Not MySpace, TheirSpace

As reported by El Reg, without warning MySpace (or myspace.com as it now seems to be) has terminated user access to old profiles, messages, blogs and photos.  Rather foolishly it seems that despite its decline since its heydey in 2006, there were still users relying on the site as their storage medium for cherished items.  In a move no doubt intended to cut service costs and turn the site into a pure music marketting platform, the site is shedding the consumptive user services and with them the costly users and all their storage and maintenance, and forcing any users who do opt to stay to accept new terms of service.  It is impossible to progress further into the reconstructed site without accepting the terms, which means without accepting them existing users cannot even delete their accounts.

Much wailing and gnashing of teeth in a thread on the dedicated MySpace "feedback" site (askmyspace.com) - standing at over 25 pages last time of checking - demonstrates how many former users have been caught out by the move.  It also demonstrates - in the speed with which the initial complaint was "solved" with the answer that blogs, private messages, videos, comments or posts, custom background design and games would simply no longer be "products" on the new site - that they really have no interest in listening.

Initially it was possible to participate in the feedback site, provided you simply had an existing account on MySpace, whilst it registered the account as a "new" user.  That now appears to have changed, and logged-in user access even to the support platform now requires acceptance of the terms of service (which of course means the majority of disgruntled users will either have to compromise their position, or can no longer express their misgivings).  This is just another demonstration of the underlying intent to strong-arm change and shed "difficult" users.  Either shape up or ship out.  Those are the choices.

There are two main issues here:

  1. It is in the T&Cs that the operators of the site - whoever they may be at any given time - have the right to vary service or their terms pertaining to, and that the end user has no say in the matter.
  2. Just how sensible is it to rely on a third-party, and their service you are not paying for, a permanent primary storage?

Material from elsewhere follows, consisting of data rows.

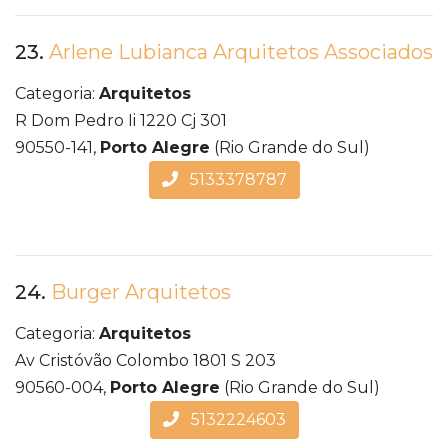
23.
Arlene Lubianca Arquitetos Associados
Categoria:
Arquitetos
R Dom Pedro Ii 1220 Cj 301
90550-141,
Porto Alegre
(Rio Grande do Sul)
5133378787
24.
Burger Arquitetos
Categoria:
Arquitetos
Av Cristóvão Colombo 1801 S 203
90560-004,
Porto Alegre
(Rio Grande do Sul)
5132224603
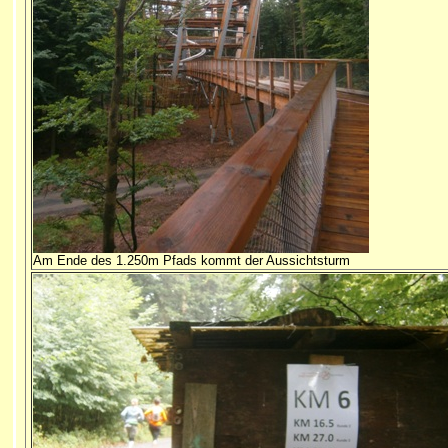
Am Ende des 1.250m Pfads kommt der Aussichtsturm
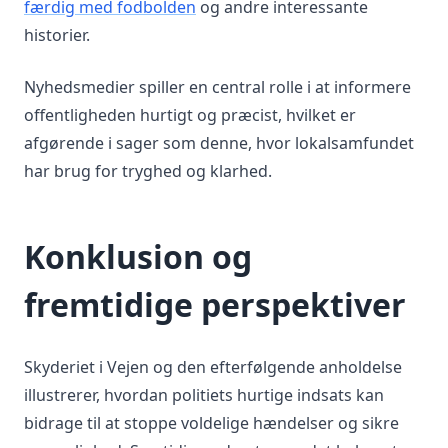
færdig med fodbolden
og andre interessante
historier.
Nyhedsmedier spiller en central rolle i at informere
offentligheden hurtigt og præcist, hvilket er
afgørende i sager som denne, hvor lokalsamfundet
har brug for tryghed og klarhed.
Konklusion og
fremtidige perspektiver
Skyderiet i Vejen og den efterfølgende anholdelse
illustrerer, hvordan politiets hurtige indsats kan
bidrage til at stoppe voldelige hændelser og sikre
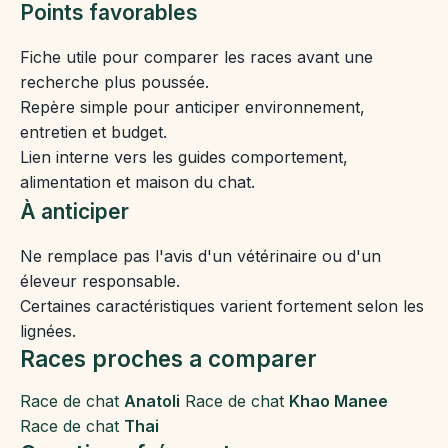
Points favorables
Fiche utile pour comparer les races avant une
recherche plus poussée.
Repère simple pour anticiper environnement,
entretien et budget.
Lien interne vers les guides comportement,
alimentation et maison du chat.
À anticiper
Ne remplace pas l'avis d'un vétérinaire ou d'un
éleveur responsable.
Certaines caractéristiques varient fortement selon les
lignées.
Races proches a comparer
Race de chat
Anatoli
Race de chat
Khao Manee
Race de chat
Thai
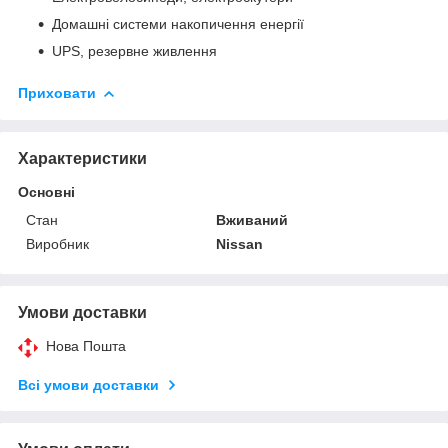
Домашні системи накопичення енергії
UPS, резервне живлення
Приховати
Характеристики
Основні
Стан
Вживаний
Виробник
Nissan
Умови доставки
Нова Пошта
Всі умови доставки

The simple fact is it is not MySpace, or YourSpace.  In truth it never was.  It is TheirSpace, and always has been.  And there's a warning in there for users of current popular platforms (e.g. 2011's already tarnishing darling of Facebook), and a reason for caution - quite aside from privacy and security considerations - they will not last forever.  If you have things of genuine value, that you want to ensure you will always have access to, then you need your own means of access, independent of anyone or anything else.  When the time comes and you find your online copy has been lost/corrupted/destroyed it will already be too late.

REMEMBER: If you aren't paying, you aren't the customer.  Someone else is.  In MySpace's case, those someone elses are the performers using it in its new incarnation as a platform for promotion.